Lee-Anne & Adam’s story
A few days after my birthday in November 2020, I had my 12-week scan. Excited and nervous, I had to go in alone in a mask due to COVID. I was told during the scan that something was wrong, but they were unsure what. I saw a little one moving around and a healthy heartbeat. I’d even felt some flutters. I was poked and prodded for what felt like hours, holding back the tears as the room was silent. It felt like some kind of weird dream. I called my husband Adam and told him.
We were sent away for a week to process things, and our world turned upside down from that day. A week later, I had a scan and we were told our baby had a rare neural tube defect and would not survive on the outside world. We were faced with a decision. A decision that no one would ever want to make.
We were given some time and a booklet, which, at first, I threw in my bag. How could a leaflet help? How could a leaflet understand what the hell we are going through? How could a leaflet help me go through this without my family, with no chance of seeing them?
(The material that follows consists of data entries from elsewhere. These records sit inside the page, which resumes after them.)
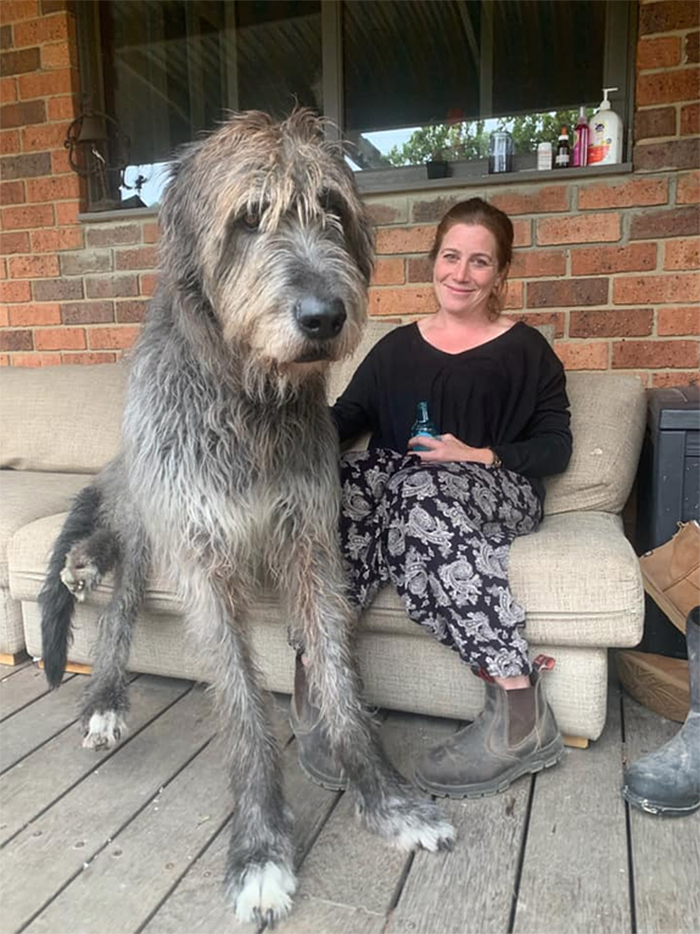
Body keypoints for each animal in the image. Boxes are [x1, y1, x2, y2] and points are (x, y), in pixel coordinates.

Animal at [39, 109, 454, 928]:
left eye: (333, 210)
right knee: (121, 589)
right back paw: (100, 671)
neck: (249, 398)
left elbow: (336, 678)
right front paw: (260, 846)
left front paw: (387, 800)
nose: (324, 317)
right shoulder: (197, 548)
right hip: (148, 500)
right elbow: (239, 703)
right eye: (249, 218)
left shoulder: (310, 540)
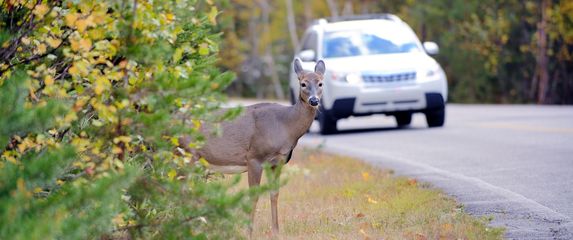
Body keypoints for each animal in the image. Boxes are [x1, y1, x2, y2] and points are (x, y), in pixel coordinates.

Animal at [181, 58, 324, 236]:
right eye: (303, 83)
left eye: (321, 83)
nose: (314, 101)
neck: (285, 125)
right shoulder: (254, 157)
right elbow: (253, 196)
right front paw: (248, 232)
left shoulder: (277, 162)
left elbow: (274, 193)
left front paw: (276, 232)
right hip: (188, 153)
How could it help me go through this in a global pandemic? How can I give birth and hear other women giving birth to living babies whilst I walk out of a labour ward with just a memory box with little hand and footprints? How could it bring my baby back?
The next day we opened it. It was full of supportive, useful words and the realisation that we weren’t alone. I contacted someone via email as I wasn’t ready to talk to anyone about it. I could write or type for days, but talking on the phone or face-to-face was/is crippling. The lady was so helpful. I automatically felt understood and that it wasn’t something that I did or didn’t do. In fact, these things happen to many parents, but it’s kept hush-hush by many due to shame, guilt, or feeling like people won’t understand.
On the 22nd of November, I gave birth to our beautiful girl, Clóda Rose. We were lucky to be able to hold her and say goodbye. We then had a long wait until the funeral on New Year’s Eve. Again, due to COVID, we were alone.
Since then, ARC has been a safe place for me and parents who have been through similar things. There is no judgement, and no question is too much. People on the other end are a lifeline for so many; there are also forums for other parents to discuss their own personal experiences.
There are many parents that go through this and have nowhere to turn from diagnosis to the funeral, post-mortem results and grieving. It is and still continues to be a long and painful process for us. Some days are so tough it’s like a fog that appears from nowhere, and you are floored.
ARC can shine some light where there is so much darkness. I couldn’t have got through so much without their support.